◆ YOUR INSTRUCTIONS
Find the lines below that contain the string "requerimientos". Copy each one.
--------------------------------
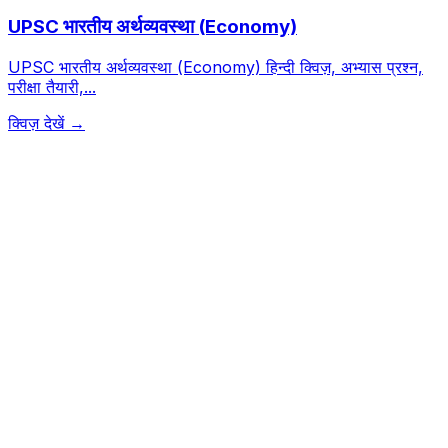
UPSC भारतीय अर्थव्यवस्था (Economy)
UPSC भारतीय अर्थव्यवस्था (Economy) हिन्दी क्विज़, अभ्यास प्रश्न,
परीक्षा तैयारी,...
क्विज़ देखें →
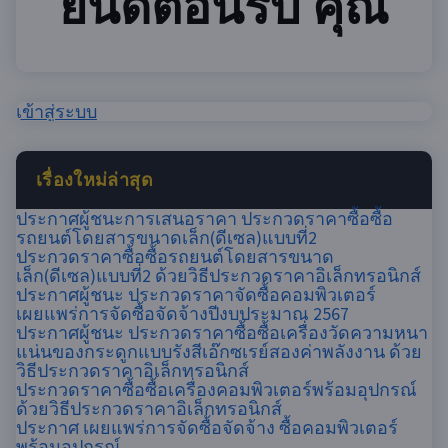
ยินดีต้อนรับ คุณ
เข้าสู่ระบบ
เรื่องใหม่ล่าสุด
ประกาศผู้ชนะการเสนอราคา ประกวดราคาซื้อซื้อ
รถยนต์โดยสารขนาดเล็ก(ดีเซล)แบบที่2
ประกวดราคาซื้อซื้อรถยนต์โดยสารขนาด
เล็ก(ดีเซล)แบบที่2 ด้วยวิธีประกวดราคาอิเล็กทรอนิกส์
ประกาศผู้ชนะ ประกวดราคาจัดซื้อคอมพิวเตอร์
เผยแพร่การจัดซื้อจัดจ้างปีงบประมาณ 2567
ประกาศผู้ชนะ ประกวดราคาซื้อซื้อเครื่องวัดความหนา
แน่นของกระดูกแบบรังสีเอ๊กซเรย์สองค่าพลังงาน ด้วย
วิธีประกวดราคาอิเล็กทรอนิกส์
ประกวดราคาซื้อซื้อเครื่องคอมพิวเตอร์พร้อมอุปกรณ์
ด้วยวิธีประกวดราคาอิเล็กทรอนิกส์
ประกาศ เผยแพร่การจัดซื้อจัดจ้าง ซื้อคอมพิวเตอร์
พร้อมอุปกรณ์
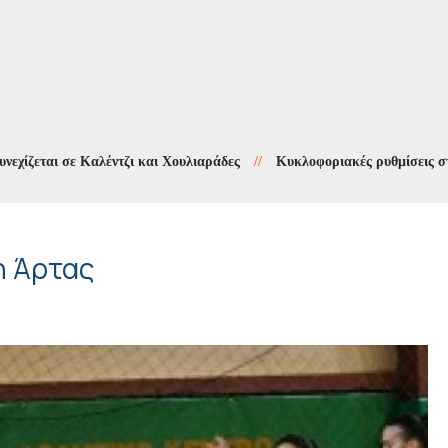
ι σε Καλέντζι και Χουλιαράδες
//
Κυκλοφοριακές ρυθμίσεις στους Χο
η Άρτας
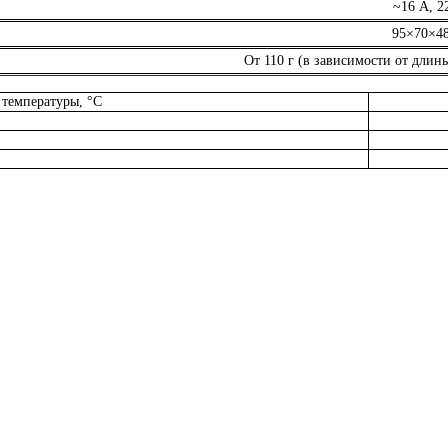
~16 А, 2
95×70×4
От 110 г (в зависимости от длин
 температуры, °С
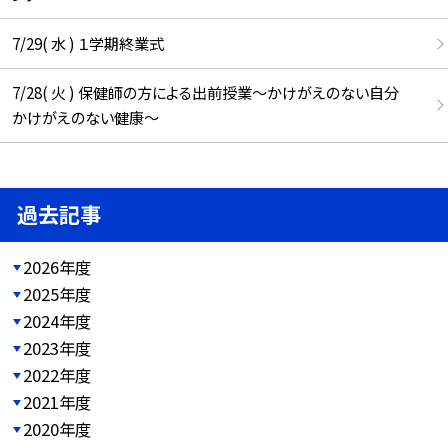
7/29( 水 ) １学期終業式
7/28( 火 ) 保健師の方による出前授業～かけがえのない自分
かけがえのない健康～
過去記事
2026年度
2025年度
2024年度
2023年度
2022年度
2021年度
2020年度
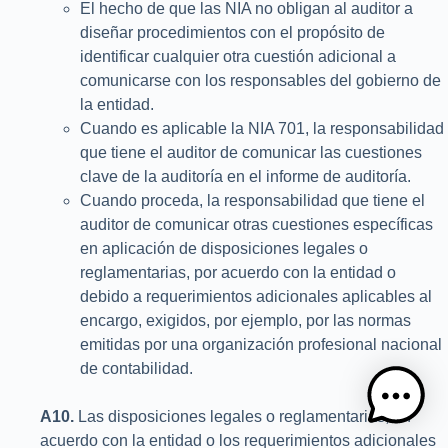
El hecho de que las NIA no obligan al auditor a
diseñar procedimientos con el propósito de
identificar cualquier otra cuestión adicional a
comunicarse con los responsables del gobierno de
la entidad.
Cuando es aplicable la NIA 701, la responsabilidad
que tiene el auditor de comunicar las cuestiones
clave de la auditoría en el informe de auditoría.
Cuando proceda, la responsabilidad que tiene el
auditor de comunicar otras cuestiones específicas
en aplicación de disposiciones legales o
reglamentarias, por acuerdo con la entidad o
debido a requerimientos adicionales aplicables al
encargo, exigidos, por ejemplo, por las normas
emitidas por una organización profesional nacional
de contabilidad.
A10.
Las disposiciones legales o reglamentarias, un
acuerdo con la entidad o los requerimientos adicionales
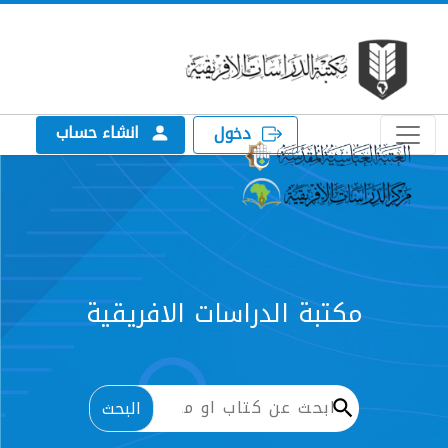
انشاء حساب
دخول
الدراسات الافريقية
البحث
--------------------------------
◆ ANSWER TO THIS PROBLEM
debido a requerimientos adicionales aplicables al
acuerdo con la entidad o los requerimientos adicionales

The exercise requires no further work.